Publication information
- Publisher: DC Comics
- First appearance: Infinity, Inc. #19 (June 1985)
- Created by: Roy Thomas, Dann Thomas, Todd McFarlane

In-story information
- Full name: Mekanique
- Place of origin: Earth
- Abilities: Time travel

= Mekanique =

Mekanique is a supervillainess in the fictional DC Universe. She first appeared in Infinity, Inc. #19 (June 1985).

==Publication history==
Mekanique and the futuristic setting she originates from are based on the film Metropolis, with Mekanique being based on the Maschinenmensch. For copyright reasons, Roy Thomas gave her a unique name rather than have characters refer to her as Maschinenmensch.

==Fictional character biography==
In All-Star Squadron #58, Mekanique appears suddenly in the headquarters of the All-Star Squadron; she is badly damaged and attacks Firebrand. Before she can be destroyed by Green Lantern, Robotman steps in and offers to repair her. A subsequent power surge threatens to destroy the headquarters, but instead restores Mekanique. She reveals that she is from the far future, and had returned to the past to prevent a horrible future war. Mekanique shows the heroes an image of a child about to be killed in a car accident, and they save her, thus changing the future.

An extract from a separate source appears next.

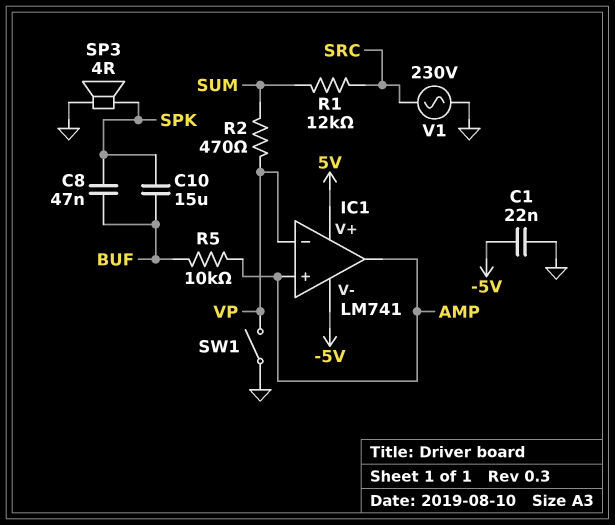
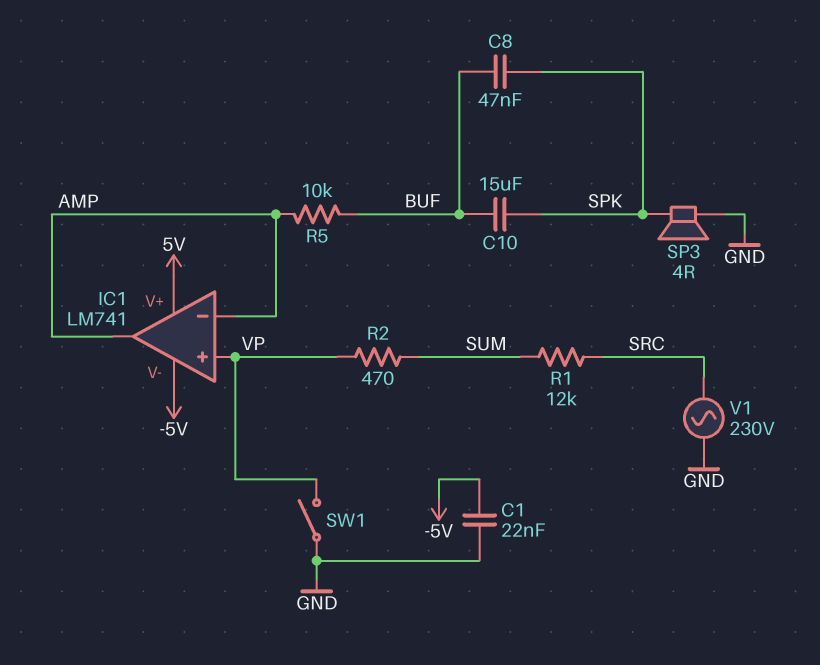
IC1 pin in+: AMP -> VP
IC1 pin in-: VP -> AMP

Afterwards, Mekanique reveals to Robotman her true origin. She is from the future, but was created by an evil scientist named Rotwang. In her time, a small elite ruled despotically over a downtrodden slave race. The elite were in danger of being overthrown due to a woman named Maria, who led the slaves into open rebellion. Mekanique had been given the power not only to travel in time, which would allow her to change the timeline. Mekanique erases Robotman's memory so that he cannot warn his fellow Squadron members.

In 1942, Mekanique meets Per Degaton while he is still an assistant at the Time Trust. She convinces Degaton to help her in her fight against the All-Star Squadron, in exchange for teaching him the secrets of time travel. Their attack fails, and Mekanique's body is destroyed. Degaton escapes with her head, and keeps it with him for the next five years. By 1947, Degaton, Mekanique, and Malachi Zee build a working time machine. Degaton, who wants the machine for himself, shoots Zee, who falls into the machine and accidentally sends it forty years into the future. When Mekanique suggests they wait forty years for the machine to reappear, Degaton snaps and buries Mekanique's head.

Forty years later, Degaton reconstructs Mekanique. The two of them attack Infinity, Inc. at the scheduled return site of the time machine. When the time machine appears, it contains not only the body of Zee, but a younger Degaton. This duplicate version of Degaton had been created by the chronal energies of the time machine as Degaton lunged at the machine in 1947. However, the duplicate Per Degaton disintegrates due to the effects of a time paradox. Fearing that Degaton will destroy her again, Mekanique kills him, and then destroys herself.